Structural equation modeling (SEM) is a general modeling framework that incorporates many common statistical methods, including regression, analysis of variance (ANOVA), confirmatory factor analysis, and simultaneous equations.
35 SEM has advanced to include the simultaneous estimation of generalized linear equations (GSEM), such as logistic, Poisson, and Cox proportional hazards regression models.
36 GSEM offers several advantages over traditional analytic methodology. First, as demonstrated in the present analysis, it allows for the estimation of multiple equations simultaneously, so that associations between multiple predictor and outcome variables can be assessed in the same model—even when the distribution of outcome measures varies from dichotomous (e.g., VI), to ordinal (e.g., self-rated health), to Poisson (e.g., disability indicators), to continuous, to time-dependent (e.g., mortality) events. Second, constructs such as disability can be estimated net of random measurement error. Theoretically meaningful constructs can be developed by using latent variables (or factors), which are unobserved variables that are indirectly measured by multiple observed variables through a system of equations. Heuristically, the multiple observed variables are optimally combined into a composite representing the latent variable. This method has great potential for improving the measurement quality of health data collected in surveys, given the ability to adjust for random measurement error. Third, GSEM provides a powerful tool for the assessment of mediation effects (indirect pathways). Mediation is estimated and tested in a single step, with potentially more statistical power than traditional multistep methods.
37 Finally, GSEM software (e.g., M-Plus
38 ) can incorporate sample weights and the complex sample survey design (clustering and stratification) into the analysis. This advance permits the appropriate application of GSEM to complex sample survey data including the NHIS.
The GSEM depicted in
Figure 1was fit to the data with the aforementioned additional covariate controls.

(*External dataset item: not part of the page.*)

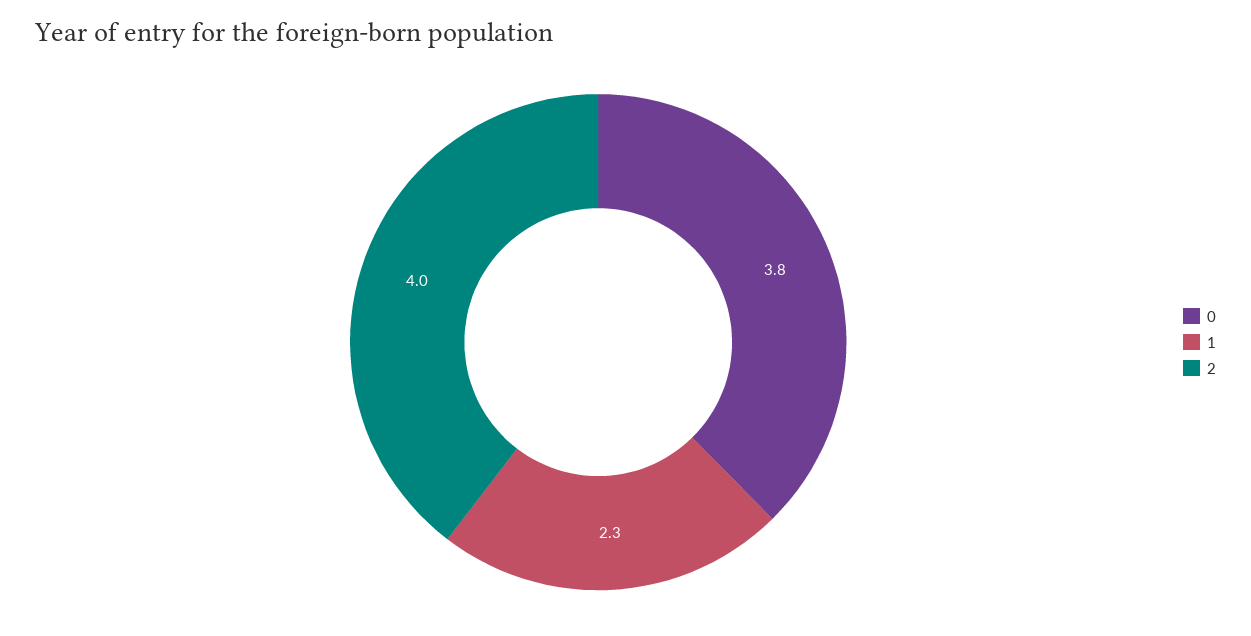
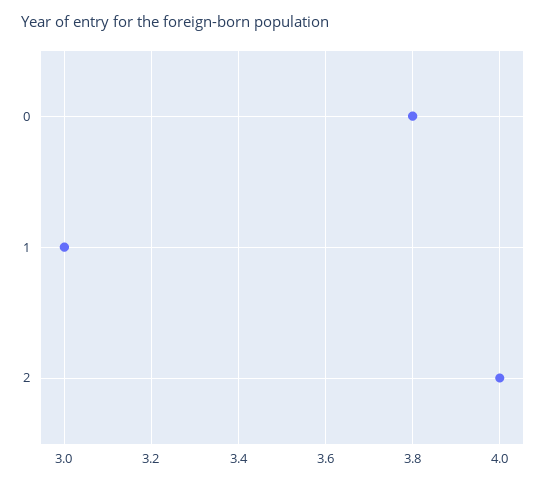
1: 2.3 -> 3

36 The equations for the VI and self-rated health outcomes are logistic regressions, that for the disability latent variable outcome is ordinary linear regression, and that for the mortality outcome is a Cox proportional hazards regression. The disability latent factor is continuous, but the paths linking disability to the variables days in bed and days of restricted-activity are Poisson. The disability latent variable combines these variables while removing the random measurement error from each. All equations are estimated simultaneously by using a weighted maximum-likelihood estimator,
39 with standard errors that are corrected for all features of the complex sample features of the NHIS.
40
First, the model was estimated without the mortality outcome, to obtain traditional SEM estimated fit statistics for the model without mortality (model 1).
35 41 42 Second, the mortality outcome was added, and estimates were provided from this model (model 2). Third, model 2 was re-estimated, treating the ordinal self-rated health variable as continuous to calculate indirect effects on mortality through self-rated health. Results from this model were identical with the results in model 2, in which self-rated health was treated as ordinal with the exception of a slight change in the effects of nonocular conditions on disability and the change from logit to linear parameters for the self-rated health outcome. Finally, the mortality outcome is rescaled from time intervals in days to time intervals in years, to obtain baseline hazards estimates (model 3). Results from model 3 were the same as those from model 2 for all outcomes except mortality. Results from the mortality equations were substantively the same in size and significance of effects.
Indirect or mediation effects are calculated by multiplying the two parameters involved in the mediation relationship.
35 43 For example, to obtain the effect of VI on mortality through the disability mechanism, the raw coefficients for the effect of VI on disability are multiplied by the effect of disability on mortality. The new parameter is exponentiated to obtain the hazard ratio (HR) for the indirect effect. Total effects are the effects of the independent variable (VI) on mortality through all pathways, including the direct and all mediation pathways after adjustment for model covariates. Total effects are calculated by summing the raw coefficients for the direct effects together with the indirect effects. Standard errors for both indirect and total effects were obtained by using the delta method.
44
Descriptive and model-based analyses were completed with adjustments for sample weights and design effects (SUDAAN 9.0, 2004
45 ; Research Triangle Institute, Research Triangle Park, NC, and M-Plus 4.21
38 statistical packages, respectively).